Everybody knows the shortest distance between two points is a straight line, and now Harvard researchers have evidence that sperm have been taking the familiar axiom to heart. Though competition among individual sperm is usually thought to be intense, with each racing for the chance to fertilize the egg, Harvard scientists say that in some species, sperm form cooperative groups that allow them to take a straighter path to potential fertilization.
A new study, conducted by Heidi Fisher, a postdoctoral student working in the lab of Hopi Hoekstra, the Alexander Agassiz Professor of Zoology in the Museum of Comparative Zoology, and postdoctoral student Luca Giomi, who works with L. Mahadevan, the Lola England de Valpine Professor of Applied Mathematics, professor of organismic and evolutionary biology, and of physics, shows that in Peromyscus maniculatus, a species of deer mouse known to be promiscuous, sperm clump together to swim in a more linear fashion. The study is described in a July paper in Proceedings of the Royal Society B. “We generally think that each individual sperm cell swims its little heart out to get to the egg.

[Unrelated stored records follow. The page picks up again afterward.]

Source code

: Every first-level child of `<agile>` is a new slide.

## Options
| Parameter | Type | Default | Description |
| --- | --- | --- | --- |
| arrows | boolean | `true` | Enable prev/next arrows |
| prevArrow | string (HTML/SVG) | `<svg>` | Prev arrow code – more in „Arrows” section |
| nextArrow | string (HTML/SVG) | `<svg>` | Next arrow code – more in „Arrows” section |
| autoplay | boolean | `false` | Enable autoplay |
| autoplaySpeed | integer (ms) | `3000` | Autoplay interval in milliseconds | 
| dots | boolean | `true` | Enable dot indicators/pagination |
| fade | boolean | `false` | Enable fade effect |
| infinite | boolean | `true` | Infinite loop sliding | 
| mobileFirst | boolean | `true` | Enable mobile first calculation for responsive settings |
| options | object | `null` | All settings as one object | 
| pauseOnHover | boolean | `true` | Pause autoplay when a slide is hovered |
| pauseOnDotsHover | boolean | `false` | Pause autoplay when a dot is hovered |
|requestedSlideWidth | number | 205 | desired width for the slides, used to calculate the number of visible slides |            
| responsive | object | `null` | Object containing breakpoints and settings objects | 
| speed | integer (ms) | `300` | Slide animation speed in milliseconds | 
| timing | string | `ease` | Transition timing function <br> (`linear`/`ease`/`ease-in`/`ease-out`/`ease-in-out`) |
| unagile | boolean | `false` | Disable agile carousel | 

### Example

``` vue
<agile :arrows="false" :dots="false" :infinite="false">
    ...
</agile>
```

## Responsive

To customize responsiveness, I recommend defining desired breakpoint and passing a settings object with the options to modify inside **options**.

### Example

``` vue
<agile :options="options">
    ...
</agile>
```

But it had been discovered that, in at least a handful of organisms, sperm will cooperate and swim as a group,” said Hoekstra, who is also a professor of organismic and evolutionary biology.
The new paper builds on a 2010 study conducted in Hoekstra’s lab, which found that sperm cells preferentially clump with those produced by the same male. Spurred by that earlier paper, Mahadevan approached Hoekstra with the idea of creating a mathematical model to understand whether and how sperm received an advantage by forming groups.